Competitive Landscape

vs. Baseten: Baseten leads on compliance (HIPAA) and GPU breadth. Together AI leads on hardware generation, research, and now scale (~$1B annualized revenue).

vs. Fireworks AI: Fireworks focuses on pure inference speed and reliability. Together AI offers a broader platform including pre-training and code sandboxes.

vs. Groq/Cerebras: Custom silicon is faster for supported models. Together AI offers more model variety and fine-tuning.

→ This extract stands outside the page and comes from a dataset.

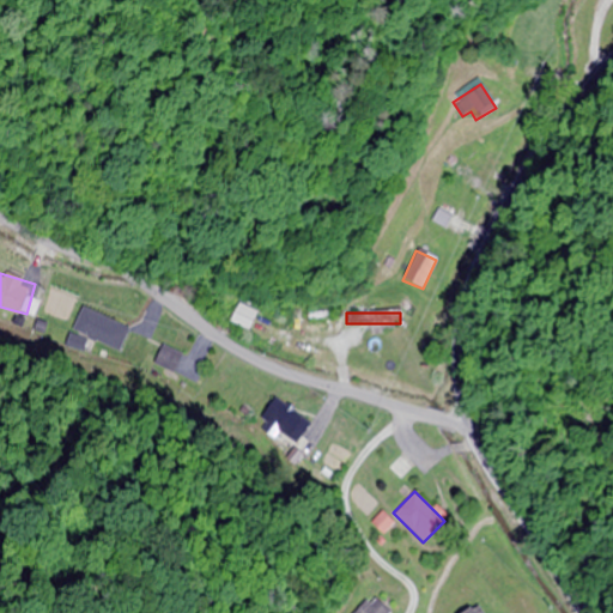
[(389,612),(366,596),(353,612),(389,612)]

vs. Modal: Modal is general-purpose serverless compute. Together AI is purpose-built for AI workloads with optimized serving.

Ideal User

  • AI teams wanting current-generation NVIDIA hardware without managing infrastructure
  • Organizations needing the full ML lifecycle (train → fine-tune → serve), plus sandboxed code execution for agents
  • Research groups that value open-source contributions and community alignment
  • Companies running large-scale inference across many model types

Bottom Line

Together AI is the research-meets-production play in AI inference, and the bet is now validated by numbers: roughly $1B annualized revenue, a reported $1B raise at $7.5B, and customers like Cursor and ElevenLabs.[3] The FlashAttention-4/ATLAS pipeline and on-demand Blackwell clusters create genuine technical differentiation, and the CodeSandbox acquisition has matured into a real agent-infrastructure product rather than a distraction.[5]

Recommended for: Teams that want one platform for the entire ML lifecycle — training through serving through agent sandboxes — with research-grade optimization.

Not recommended for: Buyers who shop purely on price-per-token (cheaper hosts exist) or who need HIPAA-grade compliance today.

Outlook: Expect the funding round to close and the platform to keep absorbing adjacent agent infrastructure (sandboxes, speech, coding-agent serving). The main thing to watch is whether premium pricing holds as Blackwell capacity commoditizes.